─── İncelenecek metin
Sporcularımız ve Anneleri temalı röportaj dizimizde U14 sporcumuz Ozan Tunç ve annesi Latife Tunç’u konuk ettik. Samimi yanıtları için kendilerine çok teşekkür ediyoruz.
Ozan Tunç 2009 yılında İstanbul’da doğdu. Spor hayatına başlangıcı 5 yaşında jimnastik ile oldu. Sonra sırasıyla yüzme, futbol ve basketbol ile ilgilendi. Eskrim sporuna 9 yaşında Marmara Eskrim Spor Kulübü’nde başladı. 3 yıldır lisanslı sporcu olarak Türkiye Eskrim Federasyonu’nun düzenlediği turnuvalara katılmaktadır. Eskrim dışında Minecraft oynamayı, kayak yapmayı ve kaykay kullanmayı seviyor.
──────
─── Alıştırma verileri
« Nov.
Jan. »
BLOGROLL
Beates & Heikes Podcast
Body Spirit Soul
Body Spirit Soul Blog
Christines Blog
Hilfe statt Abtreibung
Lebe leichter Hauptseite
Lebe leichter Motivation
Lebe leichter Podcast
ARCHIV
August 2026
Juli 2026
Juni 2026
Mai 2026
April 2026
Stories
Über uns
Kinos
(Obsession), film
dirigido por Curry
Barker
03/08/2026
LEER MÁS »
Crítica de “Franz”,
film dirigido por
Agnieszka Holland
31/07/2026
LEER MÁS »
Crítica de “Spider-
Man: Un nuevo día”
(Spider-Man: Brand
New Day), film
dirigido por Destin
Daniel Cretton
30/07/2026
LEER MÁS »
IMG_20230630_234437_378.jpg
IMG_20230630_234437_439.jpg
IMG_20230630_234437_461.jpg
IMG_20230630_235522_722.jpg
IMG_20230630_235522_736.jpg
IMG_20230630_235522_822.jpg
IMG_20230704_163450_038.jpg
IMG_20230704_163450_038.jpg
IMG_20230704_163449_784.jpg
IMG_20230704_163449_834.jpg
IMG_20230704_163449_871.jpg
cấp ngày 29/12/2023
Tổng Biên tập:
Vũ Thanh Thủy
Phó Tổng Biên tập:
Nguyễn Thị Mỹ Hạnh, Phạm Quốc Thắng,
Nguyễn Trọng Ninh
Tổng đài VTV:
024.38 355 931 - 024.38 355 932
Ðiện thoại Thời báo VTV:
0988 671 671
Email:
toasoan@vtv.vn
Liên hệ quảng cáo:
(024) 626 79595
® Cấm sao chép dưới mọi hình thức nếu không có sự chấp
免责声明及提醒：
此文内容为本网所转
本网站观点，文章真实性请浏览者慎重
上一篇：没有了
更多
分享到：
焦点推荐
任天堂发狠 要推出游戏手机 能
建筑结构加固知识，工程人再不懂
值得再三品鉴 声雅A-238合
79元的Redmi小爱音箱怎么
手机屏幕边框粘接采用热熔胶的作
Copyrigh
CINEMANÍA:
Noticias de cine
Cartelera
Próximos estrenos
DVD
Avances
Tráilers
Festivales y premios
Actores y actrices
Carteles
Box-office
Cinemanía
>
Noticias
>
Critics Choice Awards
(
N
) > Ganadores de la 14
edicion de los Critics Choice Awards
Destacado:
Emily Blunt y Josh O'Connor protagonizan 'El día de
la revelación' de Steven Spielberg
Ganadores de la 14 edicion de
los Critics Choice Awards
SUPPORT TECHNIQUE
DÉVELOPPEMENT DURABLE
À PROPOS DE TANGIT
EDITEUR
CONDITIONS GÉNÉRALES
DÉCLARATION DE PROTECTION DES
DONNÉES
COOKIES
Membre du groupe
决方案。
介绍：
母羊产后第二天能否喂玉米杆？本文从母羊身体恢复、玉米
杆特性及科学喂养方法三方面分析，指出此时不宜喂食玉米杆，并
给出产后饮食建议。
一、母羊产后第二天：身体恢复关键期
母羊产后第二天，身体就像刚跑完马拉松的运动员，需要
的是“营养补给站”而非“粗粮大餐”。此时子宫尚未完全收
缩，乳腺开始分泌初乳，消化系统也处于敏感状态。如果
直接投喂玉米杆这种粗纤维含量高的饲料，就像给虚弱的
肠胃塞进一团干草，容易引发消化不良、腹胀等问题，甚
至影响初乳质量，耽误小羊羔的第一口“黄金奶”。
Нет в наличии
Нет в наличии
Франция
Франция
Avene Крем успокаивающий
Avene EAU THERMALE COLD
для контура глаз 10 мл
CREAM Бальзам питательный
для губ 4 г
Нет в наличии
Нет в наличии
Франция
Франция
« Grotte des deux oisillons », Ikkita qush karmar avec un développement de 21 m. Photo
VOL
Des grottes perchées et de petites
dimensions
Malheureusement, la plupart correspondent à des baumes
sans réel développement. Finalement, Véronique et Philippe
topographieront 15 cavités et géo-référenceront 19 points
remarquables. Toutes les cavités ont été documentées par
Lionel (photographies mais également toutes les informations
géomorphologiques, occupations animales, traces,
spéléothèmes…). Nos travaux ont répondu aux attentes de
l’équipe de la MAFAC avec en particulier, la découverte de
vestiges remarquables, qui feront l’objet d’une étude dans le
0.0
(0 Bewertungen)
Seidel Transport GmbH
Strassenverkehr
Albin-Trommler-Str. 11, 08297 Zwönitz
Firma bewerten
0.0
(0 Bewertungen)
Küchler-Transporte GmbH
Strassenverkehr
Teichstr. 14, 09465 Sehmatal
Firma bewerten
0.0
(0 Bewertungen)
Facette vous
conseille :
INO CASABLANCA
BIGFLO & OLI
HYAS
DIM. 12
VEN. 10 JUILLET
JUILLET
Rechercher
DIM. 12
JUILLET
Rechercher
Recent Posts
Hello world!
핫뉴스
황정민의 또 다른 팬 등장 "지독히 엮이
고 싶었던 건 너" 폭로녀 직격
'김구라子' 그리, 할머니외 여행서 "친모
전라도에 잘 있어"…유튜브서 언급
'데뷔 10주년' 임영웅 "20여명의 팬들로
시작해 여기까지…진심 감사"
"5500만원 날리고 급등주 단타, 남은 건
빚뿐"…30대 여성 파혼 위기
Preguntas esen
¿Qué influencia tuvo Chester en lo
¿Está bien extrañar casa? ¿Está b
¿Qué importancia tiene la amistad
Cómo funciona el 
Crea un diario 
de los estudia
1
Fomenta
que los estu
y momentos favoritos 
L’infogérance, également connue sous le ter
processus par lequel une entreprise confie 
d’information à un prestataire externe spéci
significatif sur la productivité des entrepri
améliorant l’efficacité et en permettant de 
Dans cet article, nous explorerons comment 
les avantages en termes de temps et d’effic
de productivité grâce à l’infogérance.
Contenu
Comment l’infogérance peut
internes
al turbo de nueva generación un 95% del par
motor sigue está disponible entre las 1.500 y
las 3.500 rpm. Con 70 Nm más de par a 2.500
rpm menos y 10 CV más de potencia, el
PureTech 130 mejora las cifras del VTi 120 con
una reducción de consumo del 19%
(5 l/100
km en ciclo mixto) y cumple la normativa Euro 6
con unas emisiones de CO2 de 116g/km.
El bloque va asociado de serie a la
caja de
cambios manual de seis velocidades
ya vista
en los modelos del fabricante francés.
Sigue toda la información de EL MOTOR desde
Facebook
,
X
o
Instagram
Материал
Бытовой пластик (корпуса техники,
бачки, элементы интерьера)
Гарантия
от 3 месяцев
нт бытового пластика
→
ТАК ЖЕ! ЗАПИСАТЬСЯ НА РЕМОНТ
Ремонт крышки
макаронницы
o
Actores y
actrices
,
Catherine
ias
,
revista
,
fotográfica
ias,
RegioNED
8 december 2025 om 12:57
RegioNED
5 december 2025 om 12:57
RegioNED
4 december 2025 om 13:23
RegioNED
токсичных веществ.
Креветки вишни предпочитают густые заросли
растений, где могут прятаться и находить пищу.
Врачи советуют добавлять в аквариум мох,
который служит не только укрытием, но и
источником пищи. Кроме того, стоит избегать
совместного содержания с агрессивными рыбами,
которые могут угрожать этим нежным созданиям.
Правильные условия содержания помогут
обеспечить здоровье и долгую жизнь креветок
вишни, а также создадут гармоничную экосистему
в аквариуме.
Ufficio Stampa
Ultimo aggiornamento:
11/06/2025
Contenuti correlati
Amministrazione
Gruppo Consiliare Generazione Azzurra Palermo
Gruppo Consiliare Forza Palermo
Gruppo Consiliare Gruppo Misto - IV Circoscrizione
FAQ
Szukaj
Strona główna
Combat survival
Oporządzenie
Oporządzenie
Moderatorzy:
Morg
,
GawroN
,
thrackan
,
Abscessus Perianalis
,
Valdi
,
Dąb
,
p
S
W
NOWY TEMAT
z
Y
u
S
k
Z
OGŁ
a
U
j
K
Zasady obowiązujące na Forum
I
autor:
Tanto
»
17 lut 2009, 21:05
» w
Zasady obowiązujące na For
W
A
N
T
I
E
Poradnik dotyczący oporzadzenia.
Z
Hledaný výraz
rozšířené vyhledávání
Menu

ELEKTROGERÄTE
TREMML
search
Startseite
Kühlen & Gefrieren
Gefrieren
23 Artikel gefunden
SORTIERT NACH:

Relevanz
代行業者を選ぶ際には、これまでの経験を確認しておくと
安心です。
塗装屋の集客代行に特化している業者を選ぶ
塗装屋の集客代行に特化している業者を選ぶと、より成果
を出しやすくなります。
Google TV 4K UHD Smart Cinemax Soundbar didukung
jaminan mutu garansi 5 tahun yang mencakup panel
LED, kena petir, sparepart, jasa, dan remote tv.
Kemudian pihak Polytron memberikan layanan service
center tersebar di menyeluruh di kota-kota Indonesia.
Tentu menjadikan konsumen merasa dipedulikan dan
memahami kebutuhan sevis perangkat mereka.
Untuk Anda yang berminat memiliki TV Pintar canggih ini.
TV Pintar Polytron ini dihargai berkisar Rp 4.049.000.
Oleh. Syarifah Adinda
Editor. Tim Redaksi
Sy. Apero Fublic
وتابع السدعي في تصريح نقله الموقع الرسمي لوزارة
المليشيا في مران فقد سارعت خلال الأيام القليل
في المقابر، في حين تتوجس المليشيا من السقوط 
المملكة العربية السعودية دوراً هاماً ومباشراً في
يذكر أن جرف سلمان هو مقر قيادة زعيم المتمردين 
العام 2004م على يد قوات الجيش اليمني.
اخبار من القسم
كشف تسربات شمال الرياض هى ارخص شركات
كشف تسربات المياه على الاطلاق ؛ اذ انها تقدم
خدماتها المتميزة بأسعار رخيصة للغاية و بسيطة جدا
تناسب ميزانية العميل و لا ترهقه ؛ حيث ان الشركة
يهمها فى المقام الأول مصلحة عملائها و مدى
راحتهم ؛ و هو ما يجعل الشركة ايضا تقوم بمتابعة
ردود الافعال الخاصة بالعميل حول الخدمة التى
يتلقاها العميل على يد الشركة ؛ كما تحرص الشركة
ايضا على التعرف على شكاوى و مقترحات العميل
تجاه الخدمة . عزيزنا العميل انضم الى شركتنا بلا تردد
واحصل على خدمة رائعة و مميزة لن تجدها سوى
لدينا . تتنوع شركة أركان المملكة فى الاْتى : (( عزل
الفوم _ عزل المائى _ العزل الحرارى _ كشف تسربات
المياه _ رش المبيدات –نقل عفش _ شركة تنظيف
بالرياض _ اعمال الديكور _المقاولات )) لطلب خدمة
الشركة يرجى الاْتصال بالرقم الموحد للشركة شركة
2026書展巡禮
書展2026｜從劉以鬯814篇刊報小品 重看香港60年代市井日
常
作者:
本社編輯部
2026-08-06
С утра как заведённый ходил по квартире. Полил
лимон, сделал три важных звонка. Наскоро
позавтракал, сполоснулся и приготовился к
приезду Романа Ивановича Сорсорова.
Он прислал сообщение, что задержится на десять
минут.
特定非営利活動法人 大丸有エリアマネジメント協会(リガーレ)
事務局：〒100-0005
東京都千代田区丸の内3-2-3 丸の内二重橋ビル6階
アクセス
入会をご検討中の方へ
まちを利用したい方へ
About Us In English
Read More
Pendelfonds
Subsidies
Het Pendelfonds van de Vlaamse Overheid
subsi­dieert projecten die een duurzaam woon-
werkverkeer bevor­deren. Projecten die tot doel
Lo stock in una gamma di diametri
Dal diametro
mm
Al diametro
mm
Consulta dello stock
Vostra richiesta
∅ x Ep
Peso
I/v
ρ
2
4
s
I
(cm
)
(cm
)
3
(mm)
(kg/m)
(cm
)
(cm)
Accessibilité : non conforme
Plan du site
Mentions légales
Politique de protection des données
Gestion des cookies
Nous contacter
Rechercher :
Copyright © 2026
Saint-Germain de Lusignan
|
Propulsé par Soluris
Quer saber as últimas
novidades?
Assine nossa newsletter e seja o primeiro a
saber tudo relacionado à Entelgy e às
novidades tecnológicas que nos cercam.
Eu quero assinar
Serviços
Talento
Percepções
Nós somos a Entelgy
──────
Yapılacak görevler
• 1. Ozan Tunç röportajına göre Ozan Tunç eskrime kaç yaşında ve hangi kulüpte başladı?
• 2. Kayıtların başından başlayıp "dirigido por Destin" ifadesini içeren satırda biten bölümde "Podcast" yerine "Sesli Yayın" koyun ve geri kalan her şeyi değiştirmeden yalnızca bu satırları yazın.

Alıştırma sonuçları
• 1. Eskrime 9 yaşında, Marmara Eskrim Spor Kulübü’nde başladı.

• 2.
« Nov.
Jan. »
BLOGROLL
Beates & Heikes Sesli Yayın
Body Spirit Soul
Body Spirit Soul Blog
Christines Blog
Hilfe statt Abtreibung
Lebe leichter Hauptseite
Lebe leichter Motivation
Lebe leichter Sesli Yayın
ARCHIV
August 2026
Juli 2026
Juni 2026
Mai 2026
April 2026
Stories
Über uns
Kinos
(Obsession), film
dirigido por Curry
Barker
03/08/2026
LEER MÁS »
Crítica de “Franz”,
film dirigido por
Agnieszka Holland
31/07/2026
LEER MÁS »
Crítica de “Spider-
Man: Un nuevo día”
(Spider-Man: Brand
New Day), film
dirigido por Destin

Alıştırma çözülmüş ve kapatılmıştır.